We’re America, so bigger is better. Except when it’s not, like when it drives up our carbon footprint and consumption without really making us any happier.
YES magazine has some telling charts on the growth of home sizes in the United States.
The biggest appeal to me of downsizing is that it requires getting rid of all the stuff your family accumulates because you have space to accumulate.
Anyhow, here is the extreme counterpoint to the McMansion revolution in America: a tiny house:
In 2004, Williams sold her bungalow, shedding a mortgage payment of over $1,000 per month, and bought plans for an 84-square-foot house on wheels. It cost her $10,000 to build, a quarter of which went for photovoltaic panels that generate her electricity. Now her house is paid for, and her monthly bills total about $8—for heating.
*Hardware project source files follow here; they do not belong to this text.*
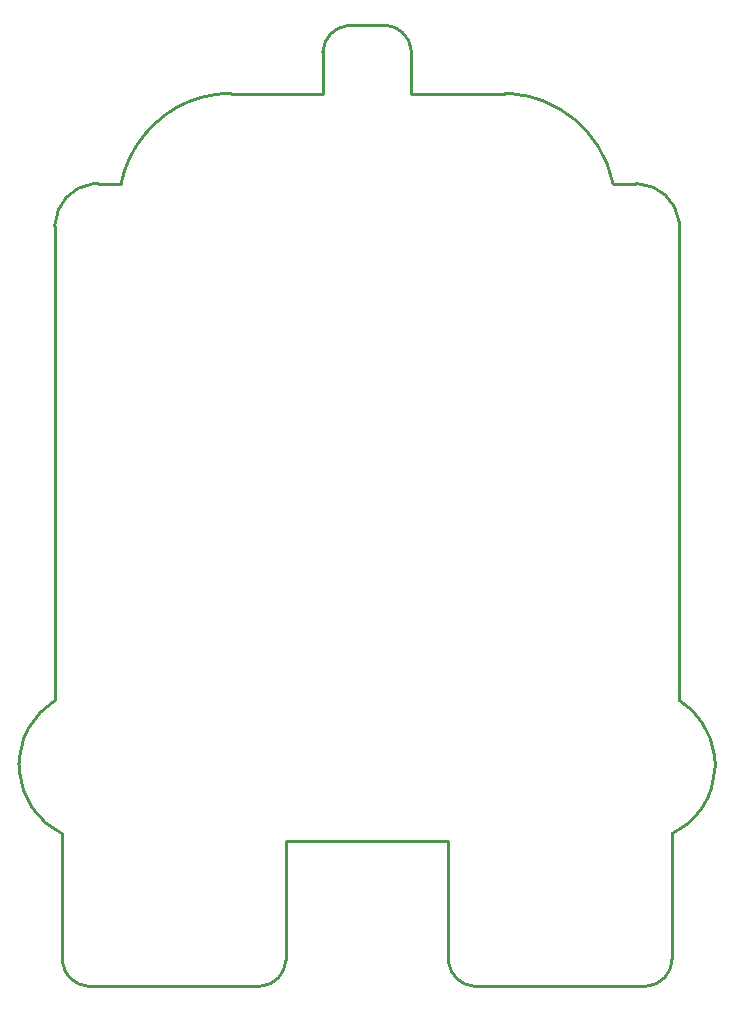
<source format=gko>
G04*
G04 #@! TF.GenerationSoftware,Altium Limited,Altium Designer,22.0.2 (36)*
G04*
G04 Layer_Color=16711935*
%FSLAX23Y23*%
%MOIN*%
G70*
G04*
G04 #@! TF.SameCoordinates,FFE58276-D16A-40DC-94CB-801E61EA4FAC*
G04*
G04*
G04 #@! TF.FilePolarity,Positive*
G04*
G01*
G75*
%ADD16C,0.010*%
D16*
X366Y1133D02*
G03*
X366Y1128I258J-5D01*
G01*
X399Y1254D02*
G03*
X381Y1215I220J-126D01*
G01*
X611Y3065D02*
G03*
X486Y2930I18J-142D01*
G01*
X1021Y3363D02*
G03*
X849Y3291I51J-368D01*
G01*
X2684Y1161D02*
G03*
X2644Y1268I-250J-33D01*
G01*
X2567Y2930D02*
G03*
X2566Y2940I-144J-7D01*
G01*
X2116Y3341D02*
G03*
X2009Y3365I-135J-345D01*
G01*
X1165Y390D02*
G03*
X1170Y391I0J92D01*
G01*
X511Y470D02*
G03*
X596Y390I90J11D01*
G01*
X1256Y476D02*
G03*
X1256Y481I-92J5D01*
G01*
X2452Y390D02*
G03*
X2457Y391I0J92D01*
G01*
X1459Y3592D02*
G03*
X1379Y3507I11J-90D01*
G01*
X1673Y3507D02*
G03*
X1673Y3514I-91J-5D01*
G01*
X1798Y470D02*
G03*
X1883Y390I90J11D01*
G01*
X2542Y476D02*
G03*
X2542Y481I-92J5D01*
G01*
X2591Y929D02*
G03*
X2675Y1054I-160J200D01*
G01*
X849Y3291D02*
G03*
X734Y3150I226J-301D01*
G01*
X2687Y1128D02*
G03*
X2686Y1141I-257J0D01*
G01*
X1073Y3366D02*
G03*
X1052Y3366I-0J-378D01*
G01*
X2644Y1268D02*
G03*
X2567Y1343I-215J-142D01*
G01*
X2566Y2940D02*
G03*
X2431Y3066I-142J-18D01*
G01*
X510Y481D02*
G03*
X510Y476I92J-0D01*
G01*
X366Y1128D02*
G03*
X367Y1107I256J-0D01*
G01*
X381Y1215D02*
G03*
X367Y1148I237J-87D01*
G01*
X486Y2930D02*
G03*
X486Y2923I145J-7D01*
G01*
X629Y3066D02*
G03*
X621Y3066I-0J-146D01*
G01*
X2346Y3066D02*
G03*
X2296Y3191I-364J-73D01*
G01*
X1673Y3514D02*
G03*
X1588Y3593I-90J-11D01*
G01*
X2009Y3365D02*
G03*
X1986Y3366I-29J-376D01*
G01*
X596Y390D02*
G03*
X600Y390I5J92D01*
G01*
X1170Y391D02*
G03*
X1176Y391I-5J91D01*
G01*
X1797Y481D02*
G03*
X1797Y476I92J-0D01*
G01*
X2457Y391D02*
G03*
X2463Y391I-5J91D01*
G01*
X1379Y3507D02*
G03*
X1379Y3503I92J-5D01*
G01*
X1470Y3593D02*
G03*
X1465Y3593I-0J-92D01*
G01*
X1883Y390D02*
G03*
X1887Y390I5J92D01*
G01*
X486Y1343D02*
G03*
X399Y1254I137J-218D01*
G01*
X621Y3066D02*
G03*
X611Y3065I7J-144D01*
G01*
X2675Y1054D02*
G03*
X2686Y1117I-242J74D01*
G01*
X734Y3150D02*
G03*
X706Y3066I336J-157D01*
G01*
X2686Y1141D02*
G03*
X2684Y1161I-254J-13D01*
G01*
X1052Y3366D02*
G03*
X1021Y3363I21J-373D01*
G01*
X2431Y3066D02*
G03*
X2424Y3066I-7J-145D01*
G01*
X2296Y3191D02*
G03*
X2116Y3341I-318J-201D01*
G01*
X510Y476D02*
G03*
X511Y470I91J5D01*
G01*
X367Y1107D02*
G03*
X510Y898I254J21D01*
G01*
X367Y1148D02*
G03*
X366Y1133I255J-20D01*
G01*
X2567Y2923D02*
G03*
X2567Y2930I-146J0D01*
G01*
X1465Y3593D02*
G03*
X1459Y3592I5J-91D01*
G01*
X1588Y3593D02*
G03*
X1583Y3593I-5J-92D01*
G01*
X1673Y3503D02*
G03*
X1673Y3507I-92J0D01*
G01*
X1176Y391D02*
G03*
X1256Y476I-11J90D01*
G01*
X1797Y476D02*
G03*
X1798Y470I91J5D01*
G01*
X2463Y391D02*
G03*
X2542Y476I-11J90D01*
G01*
X2542Y898D02*
G03*
X2591Y929I-111J229D01*
G01*
X2686Y1117D02*
G03*
X2687Y1128I-256J10D01*
G01*
X629Y3066D02*
X706D01*
X2346D02*
X2424D01*
X1673Y3366D02*
X1980D01*
X510Y481D02*
Y898D01*
X1073Y3366D02*
X1379D01*
X2567Y1343D02*
Y2923D01*
X1470Y3593D02*
X1583D01*
X1797Y481D02*
Y873D01*
X1673Y3366D02*
Y3503D01*
X1256Y481D02*
Y873D01*
X2542Y481D02*
Y898D01*
X600Y390D02*
X1165D01*
X486Y1343D02*
Y2923D01*
X1980Y3366D02*
X1986Y3366D01*
X1256Y873D02*
X1797D01*
X1887Y390D02*
X2452D01*
X1379Y3366D02*
Y3503D01*
M02*

</source>
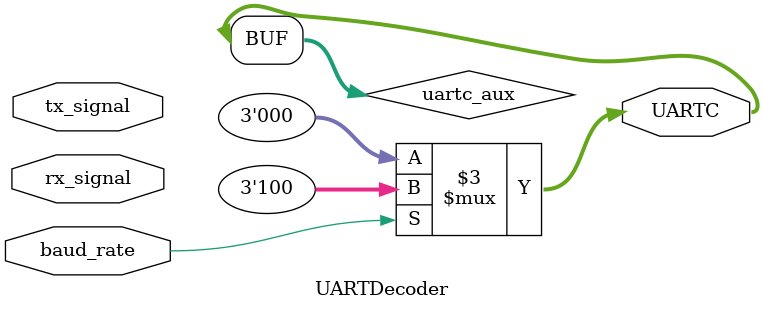
<source format=v>
module UARTDecoder (
	input rx_signal,
	input tx_signal,
	input baud_rate,
	output [2:0] UARTC
);

	reg [2:0] uartc_aux;

	always @(*) begin
		if (rx_signal) begin
			uartc_aux = 3'b010;
		end

		if (tx_signal) begin
			uartc_aux = 3'b011;
		end

		if (baud_rate) begin
			uartc_aux = 3'b100;
		end

		else begin
			uartc_aux = 3'b000;
		end
	end
	
	assign UARTC = uartc_aux;


endmodule

</source>
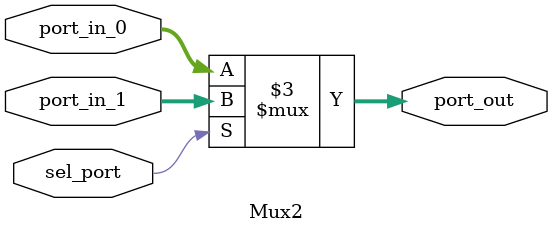
<source format=v>
module Mux2 (
    input   sel_port,
    input   [31:0] port_in_0,
    input   [31:0] port_in_1,
    output reg [31:0] port_out
    );
    always @(*) begin
        if (sel_port) begin
            port_out <= port_in_1;
        end
        else begin
            port_out <= port_in_0;
        end
    end
endmodule 

</source>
Even with the economic freedom she gained, it wasn’t easy to leave her house. “I loved my house and I liked my community in Portland.” And she knew that day-to-day life in the tiny house would be very different. “I’m going to have to carry water, I’m going to have to deal with my compost toilet, find a place to shower.”
“It was scary,” she admits. “But I also felt like, God! This is so cool!”
Leaving her stuff behind was not that hard for Williams. It was liberating. She got rid of photos, old love letters, her college letter jacket—“all that crap that you have because it reminds you of who you used to be.” Her friends and family have quit giving her things for Christmas, she says, “unless I get some kind of, you know, short fork!” She allows herself to own no more than 300 items, and she keeps careful count. “Not because I have obsessive-compulsive disorder,” she laughs, but because she once bet a friend that she had less stuff than he did. She’s kept count ever since.
I know my wife and kids could not go that low, but it’s an example of how simplicity can work. And how current assumptions about what we think we need are both out of tune with reality, and way, way, off.